By LARRY WOODY
Scientists in Argentina have unearthed the bones of a dinosaur that lived 80 million years ago and weighed an estimated 65 tons -- a prehistoric Rosie O'Donnell.
(Technically, Rosie doesn't weigh 65 tons. It just seems like it.)
Back to the big dinosaur: Why is its discovery relevant?
This is why: It shows what happens if you let yourself go and become over-weight. For a society increasingly unable to see its collective toes, the message is clear. Shed some of that blubber or you'll go extinct.
To be honest, scientists aren't certain a prehistoric Weight Watcher's program could have saved the big fellow, named Dreadnoughtus. He might have succumbed to natural causes even if he had been counting calories and working out down at the Jurassic Gym.

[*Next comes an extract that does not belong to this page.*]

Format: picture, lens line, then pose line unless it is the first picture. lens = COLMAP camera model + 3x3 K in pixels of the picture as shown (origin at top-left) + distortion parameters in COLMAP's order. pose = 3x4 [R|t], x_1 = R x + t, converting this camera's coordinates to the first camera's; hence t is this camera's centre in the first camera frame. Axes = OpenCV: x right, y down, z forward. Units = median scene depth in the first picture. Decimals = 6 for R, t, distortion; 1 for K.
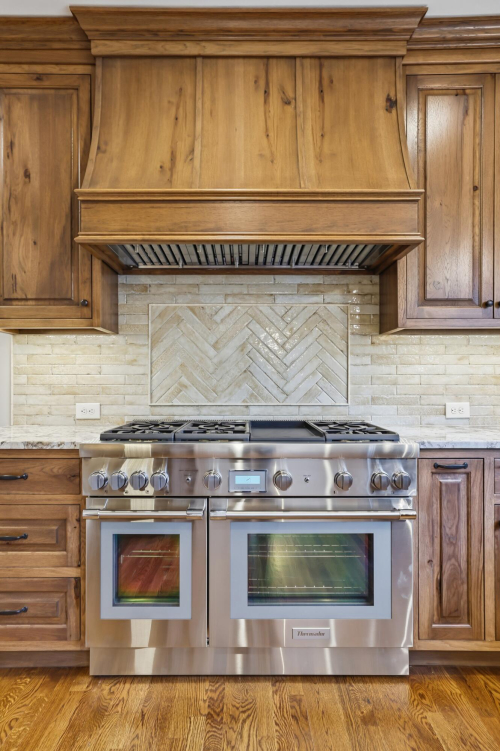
lens RADIAL K [[474.9, 0, 250.0], [0, 474.9, 375.5], [0, 0, 1]] dist [0.000347, 0.000316]
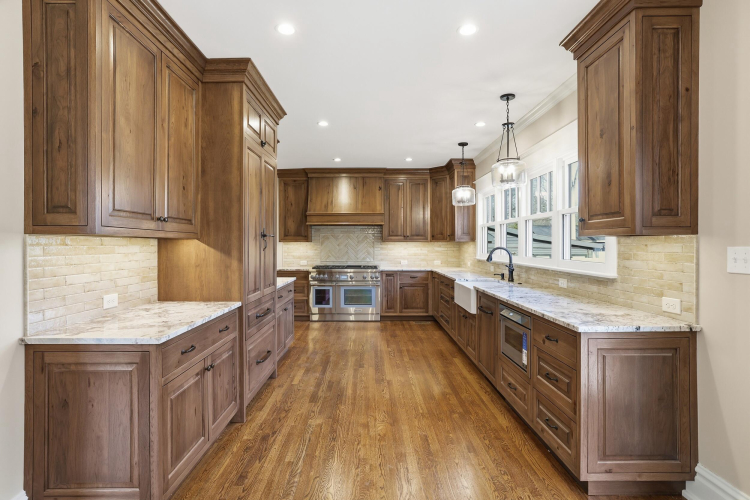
lens RADIAL K [[380.9, 0, 374.0], [0, 380.9, 244.6], [0, 0, 1]] dist [-0.000191, 0.000389]
pose [[0.999991, 0.000734, -0.004277, 0.285982], [-0.000694, 0.999957, 0.009248, -0.124453], [0.004284, -0.009245, 0.999948, -2.568716]]
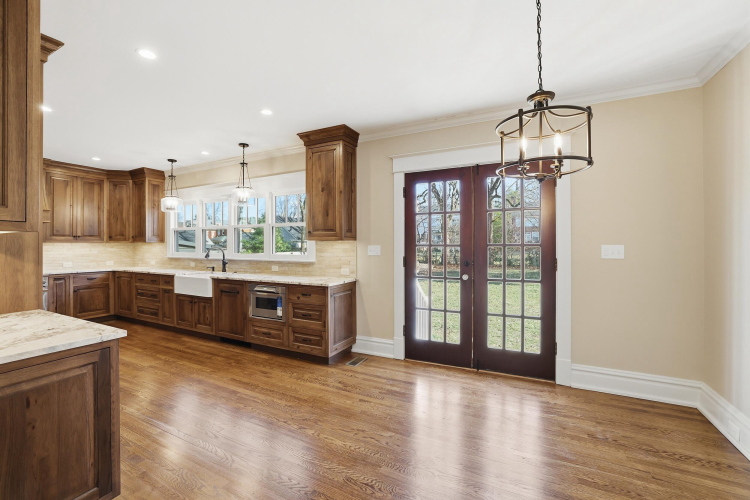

They are still digging around the site to see if they might unearth a primitive Stairmaster or some old Nutrisystem health-food cartons. Or perhaps some petrified Jenny Craig instructional pamphlets for a special dino-diet.
When the dearly departed has been gone for 80 million years, it's hard to tell if he passed away relaxing in his La-Z-Boy eating Nachos and watching the Sports Channel. It could be he was walking home after a long night out with his buddies and stumbled into a tar pit. That's happened to a lot of us.
One thing HAS been determined -- and is well worth the cost of the research grant -- is Dreadnoughtus was big. A photograph shows a scientist standing in the fossilized jawbone, and he looks the size of a Fig Newton. If a Dreadnoughtus decided to chomp down on you, it would leave a mark.
Not to worry; paleontologists claim the giant dino was a leaf-eating peacenik that wouldn't harm a fly.
But he could have, if somebody had pushed him too far like the bad guys did Gary Cooper in High Noon when he finally got fed up and cleaned up the town to impress Grace Kelly. But I digress ...
Dreadnoughtus was equipped for battle, with "a muscular tail that could be used as a weapon," and "large claws, ideal for fighting."
For a minute I thought they were describing my ex-wife.
(Note to divorce lawyer: I'm kidding.)
The discovery of the "biggest" dinosaur comes at a time when we're obsessed with size. Everybody wants to live in the biggest house, drive the biggest car, order the biggest burger, run up the biggest national deficit.
We used to think T-Rex was a big dinosaur, then along comes Dreadnoughtus whose lunch pail T-Rex couldn't have carried.
Immediately, someone starts trying to top that: scientists believe there's something called an Aregentinosaurus that might have weighed 90 tons. It would make the 65-ton Dreadnoughtus look like Pee Wee Herman. It could kick sand in Dreadnoughtus' face at the beach.
Aregentiosaurus is believed to be not only bigger, but even older than Dreadnoughtus, which would put him around the age of Keith Richards.
Scientists are understandably excited and anxious to determine exactly how much the big guy might have weighed.
They've asked Rosie O'Donnell if they can borrow her bathroom scales.